New York (March 29, 2004) — Some 50 percent of retirement plans fail because the real rate of return is not considered, according to Matt Sharpe, senior vice president of retirement income marketing at GE Financial.
"A few years ago, the real rate of return on equities was 10 percent,” Sharpe said. “This is now down to 7 percent, and if you weigh in an inflation of 3 percent, you are really talking about 4 percent."
Sharpe was part of a roundtable discussion held here that looked at the challenges facing American pre-retirees and retirees that he claimed is unlike anything seen by prior generations. "And, Americans do not appear to be seeking the right help."
Pamela Schutz, vice president of GE, and president and chief executive of GE's Life and Annuity Assurance Co., pointed out that Americans have "unrealistic expectations." She said that less than one in four Americans today between the ages of 40 and 59 have saved at least $100,000 toward retirement.

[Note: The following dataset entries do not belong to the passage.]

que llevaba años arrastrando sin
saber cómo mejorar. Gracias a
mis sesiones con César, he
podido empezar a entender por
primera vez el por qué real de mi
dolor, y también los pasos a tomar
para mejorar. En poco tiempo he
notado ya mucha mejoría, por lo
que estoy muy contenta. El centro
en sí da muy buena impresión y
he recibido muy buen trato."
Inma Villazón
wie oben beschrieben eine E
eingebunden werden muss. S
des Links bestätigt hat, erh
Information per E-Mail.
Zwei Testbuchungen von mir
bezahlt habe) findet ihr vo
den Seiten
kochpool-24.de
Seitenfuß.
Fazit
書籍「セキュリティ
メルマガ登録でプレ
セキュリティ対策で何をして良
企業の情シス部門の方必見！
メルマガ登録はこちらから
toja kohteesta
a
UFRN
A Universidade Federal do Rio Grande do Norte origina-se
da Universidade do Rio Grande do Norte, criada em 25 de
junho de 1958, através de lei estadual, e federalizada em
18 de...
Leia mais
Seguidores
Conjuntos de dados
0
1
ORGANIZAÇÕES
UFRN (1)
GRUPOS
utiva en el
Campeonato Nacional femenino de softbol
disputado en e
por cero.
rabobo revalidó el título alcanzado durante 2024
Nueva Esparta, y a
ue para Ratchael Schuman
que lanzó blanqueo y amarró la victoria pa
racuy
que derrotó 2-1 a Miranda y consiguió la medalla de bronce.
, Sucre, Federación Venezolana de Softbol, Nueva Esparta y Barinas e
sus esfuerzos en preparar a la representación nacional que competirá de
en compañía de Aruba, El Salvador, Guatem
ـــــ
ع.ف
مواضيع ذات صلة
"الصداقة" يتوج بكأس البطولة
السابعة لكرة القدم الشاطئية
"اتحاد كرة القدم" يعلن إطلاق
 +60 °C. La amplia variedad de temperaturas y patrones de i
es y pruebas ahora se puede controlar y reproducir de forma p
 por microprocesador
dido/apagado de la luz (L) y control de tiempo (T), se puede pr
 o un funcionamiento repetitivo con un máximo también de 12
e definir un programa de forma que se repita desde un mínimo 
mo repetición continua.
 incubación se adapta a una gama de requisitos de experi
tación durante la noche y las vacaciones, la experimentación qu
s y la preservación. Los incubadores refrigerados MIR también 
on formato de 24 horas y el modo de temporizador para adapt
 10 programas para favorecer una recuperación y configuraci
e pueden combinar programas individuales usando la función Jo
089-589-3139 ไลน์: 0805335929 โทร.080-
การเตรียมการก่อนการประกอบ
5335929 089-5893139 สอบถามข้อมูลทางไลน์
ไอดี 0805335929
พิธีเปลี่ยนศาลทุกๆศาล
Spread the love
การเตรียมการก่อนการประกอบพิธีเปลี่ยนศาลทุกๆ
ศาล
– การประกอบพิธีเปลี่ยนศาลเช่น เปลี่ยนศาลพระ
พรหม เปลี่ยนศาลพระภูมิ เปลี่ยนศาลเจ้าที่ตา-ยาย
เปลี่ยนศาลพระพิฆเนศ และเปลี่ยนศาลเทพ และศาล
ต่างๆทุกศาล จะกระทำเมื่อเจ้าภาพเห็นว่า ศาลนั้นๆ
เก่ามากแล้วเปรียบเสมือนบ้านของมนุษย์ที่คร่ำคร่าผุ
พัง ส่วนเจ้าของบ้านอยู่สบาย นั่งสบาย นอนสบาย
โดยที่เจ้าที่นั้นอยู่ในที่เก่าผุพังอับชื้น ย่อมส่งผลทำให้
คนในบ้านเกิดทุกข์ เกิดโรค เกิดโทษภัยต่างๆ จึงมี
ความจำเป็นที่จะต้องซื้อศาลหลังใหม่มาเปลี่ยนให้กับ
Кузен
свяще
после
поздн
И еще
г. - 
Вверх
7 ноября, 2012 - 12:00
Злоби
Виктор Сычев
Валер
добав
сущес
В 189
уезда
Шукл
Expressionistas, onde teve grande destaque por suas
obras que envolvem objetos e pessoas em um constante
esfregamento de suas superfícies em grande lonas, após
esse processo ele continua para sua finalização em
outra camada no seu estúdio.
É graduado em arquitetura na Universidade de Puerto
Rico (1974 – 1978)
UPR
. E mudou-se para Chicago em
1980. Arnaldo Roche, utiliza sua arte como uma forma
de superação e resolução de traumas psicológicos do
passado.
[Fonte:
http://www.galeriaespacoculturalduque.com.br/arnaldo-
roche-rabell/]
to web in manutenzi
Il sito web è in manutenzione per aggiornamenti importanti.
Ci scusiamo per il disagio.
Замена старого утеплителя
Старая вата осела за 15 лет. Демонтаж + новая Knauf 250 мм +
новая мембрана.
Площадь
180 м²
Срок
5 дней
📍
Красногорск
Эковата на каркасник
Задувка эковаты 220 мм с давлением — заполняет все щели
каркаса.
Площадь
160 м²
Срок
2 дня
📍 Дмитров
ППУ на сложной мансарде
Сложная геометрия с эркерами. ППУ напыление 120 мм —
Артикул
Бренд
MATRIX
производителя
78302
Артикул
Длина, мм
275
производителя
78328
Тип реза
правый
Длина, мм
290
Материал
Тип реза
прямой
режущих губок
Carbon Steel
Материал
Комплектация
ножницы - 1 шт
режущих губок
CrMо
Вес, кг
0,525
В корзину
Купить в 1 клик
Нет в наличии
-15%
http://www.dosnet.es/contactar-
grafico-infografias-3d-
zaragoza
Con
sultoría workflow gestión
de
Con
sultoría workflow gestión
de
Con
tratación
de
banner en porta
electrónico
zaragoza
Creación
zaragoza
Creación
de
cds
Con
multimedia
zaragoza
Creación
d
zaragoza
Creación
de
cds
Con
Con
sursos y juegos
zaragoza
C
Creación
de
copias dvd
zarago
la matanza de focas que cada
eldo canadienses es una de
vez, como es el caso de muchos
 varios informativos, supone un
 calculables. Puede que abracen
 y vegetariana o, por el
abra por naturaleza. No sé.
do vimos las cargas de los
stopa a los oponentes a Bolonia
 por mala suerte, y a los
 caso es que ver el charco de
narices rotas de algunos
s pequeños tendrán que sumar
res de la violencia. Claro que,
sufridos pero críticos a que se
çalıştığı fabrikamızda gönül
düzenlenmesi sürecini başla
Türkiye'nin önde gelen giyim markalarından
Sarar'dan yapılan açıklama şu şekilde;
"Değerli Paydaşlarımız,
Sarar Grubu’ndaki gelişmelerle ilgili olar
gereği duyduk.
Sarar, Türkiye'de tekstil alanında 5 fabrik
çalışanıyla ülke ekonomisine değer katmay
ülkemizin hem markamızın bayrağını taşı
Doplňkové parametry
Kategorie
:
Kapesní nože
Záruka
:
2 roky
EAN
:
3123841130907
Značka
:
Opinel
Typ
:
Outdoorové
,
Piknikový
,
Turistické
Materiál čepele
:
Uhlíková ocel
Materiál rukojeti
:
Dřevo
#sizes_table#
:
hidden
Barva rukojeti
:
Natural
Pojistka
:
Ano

Frank Gencarelli, executive vice president of the retirement service group, added that 47 percent of workers and 40 percent of retirees have saved less than $50,000, "and the government is not going to fill in the gaps."
The answer to the predicament, stressed Norm Mindel, a certified financial planner and executive vice president of GE Financial Independent Accountants Network, is that people have to refocus their direction and beliefs. "Americans do more accumulating of money than anybody else in the world, but we do not put enough of what is accumulated in the right vehicles." In that respect, Mindel raised the matter of annuities, citing a recent survey which showed that only 3 percent of respondents used annuities in the context of retirement income planning.
He noted that GE Financial has recently launched its GE Retirement Answer, a retirement annuity plan, but the problem was that although people understood the concept of retirement income planning, only one in four sought the assistance of a professional financial planner.